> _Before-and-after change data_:
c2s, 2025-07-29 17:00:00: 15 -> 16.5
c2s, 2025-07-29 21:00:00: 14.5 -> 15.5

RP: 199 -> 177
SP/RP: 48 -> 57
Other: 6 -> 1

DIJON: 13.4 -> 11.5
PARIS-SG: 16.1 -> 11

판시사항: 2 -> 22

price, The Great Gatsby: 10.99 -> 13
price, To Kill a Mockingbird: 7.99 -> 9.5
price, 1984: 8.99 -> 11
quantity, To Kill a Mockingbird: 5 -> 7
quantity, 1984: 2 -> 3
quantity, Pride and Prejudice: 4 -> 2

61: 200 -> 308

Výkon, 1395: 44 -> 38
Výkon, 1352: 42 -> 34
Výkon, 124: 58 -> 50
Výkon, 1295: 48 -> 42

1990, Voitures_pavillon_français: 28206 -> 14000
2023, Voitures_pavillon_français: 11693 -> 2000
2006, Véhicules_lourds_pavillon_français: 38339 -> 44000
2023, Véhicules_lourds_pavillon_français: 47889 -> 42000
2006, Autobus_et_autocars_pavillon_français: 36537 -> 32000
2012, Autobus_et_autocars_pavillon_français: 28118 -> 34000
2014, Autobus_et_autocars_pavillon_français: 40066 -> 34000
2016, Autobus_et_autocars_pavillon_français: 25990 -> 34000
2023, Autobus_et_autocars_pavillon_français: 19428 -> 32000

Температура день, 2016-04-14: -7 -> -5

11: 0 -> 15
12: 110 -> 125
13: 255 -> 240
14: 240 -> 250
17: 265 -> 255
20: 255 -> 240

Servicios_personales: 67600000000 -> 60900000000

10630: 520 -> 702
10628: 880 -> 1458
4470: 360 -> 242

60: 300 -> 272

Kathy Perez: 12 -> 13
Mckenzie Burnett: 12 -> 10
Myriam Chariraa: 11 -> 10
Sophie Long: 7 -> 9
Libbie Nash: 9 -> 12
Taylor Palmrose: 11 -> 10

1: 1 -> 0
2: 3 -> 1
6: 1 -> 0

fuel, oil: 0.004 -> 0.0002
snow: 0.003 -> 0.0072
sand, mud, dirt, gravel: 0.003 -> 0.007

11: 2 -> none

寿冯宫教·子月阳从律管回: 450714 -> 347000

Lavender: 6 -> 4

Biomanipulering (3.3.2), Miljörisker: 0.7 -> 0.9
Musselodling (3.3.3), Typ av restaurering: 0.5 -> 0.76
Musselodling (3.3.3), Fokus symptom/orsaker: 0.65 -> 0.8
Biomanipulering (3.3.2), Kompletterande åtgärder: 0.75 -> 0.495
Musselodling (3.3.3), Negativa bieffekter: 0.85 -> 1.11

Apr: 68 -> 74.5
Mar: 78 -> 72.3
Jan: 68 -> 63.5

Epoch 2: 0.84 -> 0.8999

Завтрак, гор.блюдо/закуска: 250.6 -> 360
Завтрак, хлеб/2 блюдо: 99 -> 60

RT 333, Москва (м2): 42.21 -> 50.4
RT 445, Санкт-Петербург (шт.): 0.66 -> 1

> _WORK TASK_: Copy the records above. Leave out nothing.

> _OUTPUT OF THE TASK_:
c2s, 2025-07-29 17:00:00: 15 -> 16.5
c2s, 2025-07-29 21:00:00: 14.5 -> 15.5

RP: 199 -> 177
SP/RP: 48 -> 57
Other: 6 -> 1

DIJON: 13.4 -> 11.5
PARIS-SG: 16.1 -> 11

판시사항: 2 -> 22

price, The Great Gatsby: 10.99 -> 13
price, To Kill a Mockingbird: 7.99 -> 9.5
price, 1984: 8.99 -> 11
quantity, To Kill a Mockingbird: 5 -> 7
quantity, 1984: 2 -> 3
quantity, Pride and Prejudice: 4 -> 2

61: 200 -> 308

Výkon, 1395: 44 -> 38
Výkon, 1352: 42 -> 34
Výkon, 124: 58 -> 50
Výkon, 1295: 48 -> 42

1990, Voitures_pavillon_français: 28206 -> 14000
2023, Voitures_pavillon_français: 11693 -> 2000
2006, Véhicules_lourds_pavillon_français: 38339 -> 44000
2023, Véhicules_lourds_pavillon_français: 47889 -> 42000
2006, Autobus_et_autocars_pavillon_français: 36537 -> 32000
2012, Autobus_et_autocars_pavillon_français: 28118 -> 34000
2014, Autobus_et_autocars_pavillon_français: 40066 -> 34000
2016, Autobus_et_autocars_pavillon_français: 25990 -> 34000
2023, Autobus_et_autocars_pavillon_français: 19428 -> 32000

Температура день, 2016-04-14: -7 -> -5

11: 0 -> 15
12: 110 -> 125
13: 255 -> 240
14: 240 -> 250
17: 265 -> 255
20: 255 -> 240

Servicios_personales: 67600000000 -> 60900000000

10630: 520 -> 702
10628: 880 -> 1458
4470: 360 -> 242

60: 300 -> 272

Kathy Perez: 12 -> 13
Mckenzie Burnett: 12 -> 10
Myriam Chariraa: 11 -> 10
Sophie Long: 7 -> 9
Libbie Nash: 9 -> 12
Taylor Palmrose: 11 -> 10

1: 1 -> 0
2: 3 -> 1
6: 1 -> 0

fuel, oil: 0.004 -> 0.0002
snow: 0.003 -> 0.0072
sand, mud, dirt, gravel: 0.003 -> 0.007

11: 2 -> none

寿冯宫教·子月阳从律管回: 450714 -> 347000

Lavender: 6 -> 4

Biomanipulering (3.3.2), Miljörisker: 0.7 -> 0.9
Musselodling (3.3.3), Typ av restaurering: 0.5 -> 0.76
Musselodling (3.3.3), Fokus symptom/orsaker: 0.65 -> 0.8
Biomanipulering (3.3.2), Kompletterande åtgärder: 0.75 -> 0.495
Musselodling (3.3.3), Negativa bieffekter: 0.85 -> 1.11

Apr: 68 -> 74.5
Mar: 78 -> 72.3
Jan: 68 -> 63.5

Epoch 2: 0.84 -> 0.8999

Завтрак, гор.блюдо/закуска: 250.6 -> 360
Завтрак, хлеб/2 блюдо: 99 -> 60

RT 333, Москва (м2): 42.21 -> 50.4
RT 445, Санкт-Петербург (шт.): 0.66 -> 1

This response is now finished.